#### ACTION ITEM
Having found the line that holds "MODES DE VIE AUX 16, 17E", give that line and all lines after it again, word for word, through the end of the data below.

─── DATA IN THIS EXERCISE

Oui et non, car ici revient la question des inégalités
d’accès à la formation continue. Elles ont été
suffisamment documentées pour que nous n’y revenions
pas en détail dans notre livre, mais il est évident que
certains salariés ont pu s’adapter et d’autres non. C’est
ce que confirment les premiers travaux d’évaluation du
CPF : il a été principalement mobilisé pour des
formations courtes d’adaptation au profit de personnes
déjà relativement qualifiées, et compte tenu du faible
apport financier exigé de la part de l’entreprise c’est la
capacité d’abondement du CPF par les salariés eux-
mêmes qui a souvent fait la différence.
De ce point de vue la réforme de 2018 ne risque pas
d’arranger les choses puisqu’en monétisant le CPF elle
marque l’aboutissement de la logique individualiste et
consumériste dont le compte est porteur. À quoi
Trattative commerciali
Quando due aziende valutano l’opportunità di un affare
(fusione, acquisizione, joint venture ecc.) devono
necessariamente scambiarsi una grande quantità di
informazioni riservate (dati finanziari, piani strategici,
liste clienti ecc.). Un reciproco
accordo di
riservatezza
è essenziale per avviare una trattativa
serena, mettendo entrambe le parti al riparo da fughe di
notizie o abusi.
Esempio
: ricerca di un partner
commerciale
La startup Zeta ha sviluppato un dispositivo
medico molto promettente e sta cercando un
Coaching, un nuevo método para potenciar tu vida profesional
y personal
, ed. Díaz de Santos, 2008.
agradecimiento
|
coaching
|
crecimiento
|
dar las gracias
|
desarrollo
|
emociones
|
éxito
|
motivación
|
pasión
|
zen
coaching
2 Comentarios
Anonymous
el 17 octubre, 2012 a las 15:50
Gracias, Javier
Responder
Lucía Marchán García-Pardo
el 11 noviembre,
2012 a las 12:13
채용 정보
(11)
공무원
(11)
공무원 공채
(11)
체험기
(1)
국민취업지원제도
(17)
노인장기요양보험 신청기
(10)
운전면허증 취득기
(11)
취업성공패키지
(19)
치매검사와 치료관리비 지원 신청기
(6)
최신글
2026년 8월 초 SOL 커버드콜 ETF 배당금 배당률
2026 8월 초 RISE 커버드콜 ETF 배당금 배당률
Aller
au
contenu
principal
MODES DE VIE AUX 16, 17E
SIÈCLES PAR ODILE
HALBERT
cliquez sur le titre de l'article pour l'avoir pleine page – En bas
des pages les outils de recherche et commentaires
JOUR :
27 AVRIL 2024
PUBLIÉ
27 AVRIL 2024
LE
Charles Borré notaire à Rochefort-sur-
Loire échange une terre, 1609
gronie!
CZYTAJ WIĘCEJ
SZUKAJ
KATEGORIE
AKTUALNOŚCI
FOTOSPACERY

──────

#### TASK OUTPUT
MODES DE VIE AUX 16, 17E
SIÈCLES PAR ODILE
HALBERT
cliquez sur le titre de l'article pour l'avoir pleine page – En bas
des pages les outils de recherche et commentaires
JOUR :
27 AVRIL 2024
PUBLIÉ
27 AVRIL 2024
LE
Charles Borré notaire à Rochefort-sur-
Loire échange une terre, 1609
gronie!
CZYTAJ WIĘCEJ
SZUKAJ
KATEGORIE
AKTUALNOŚCI
FOTOSPACERY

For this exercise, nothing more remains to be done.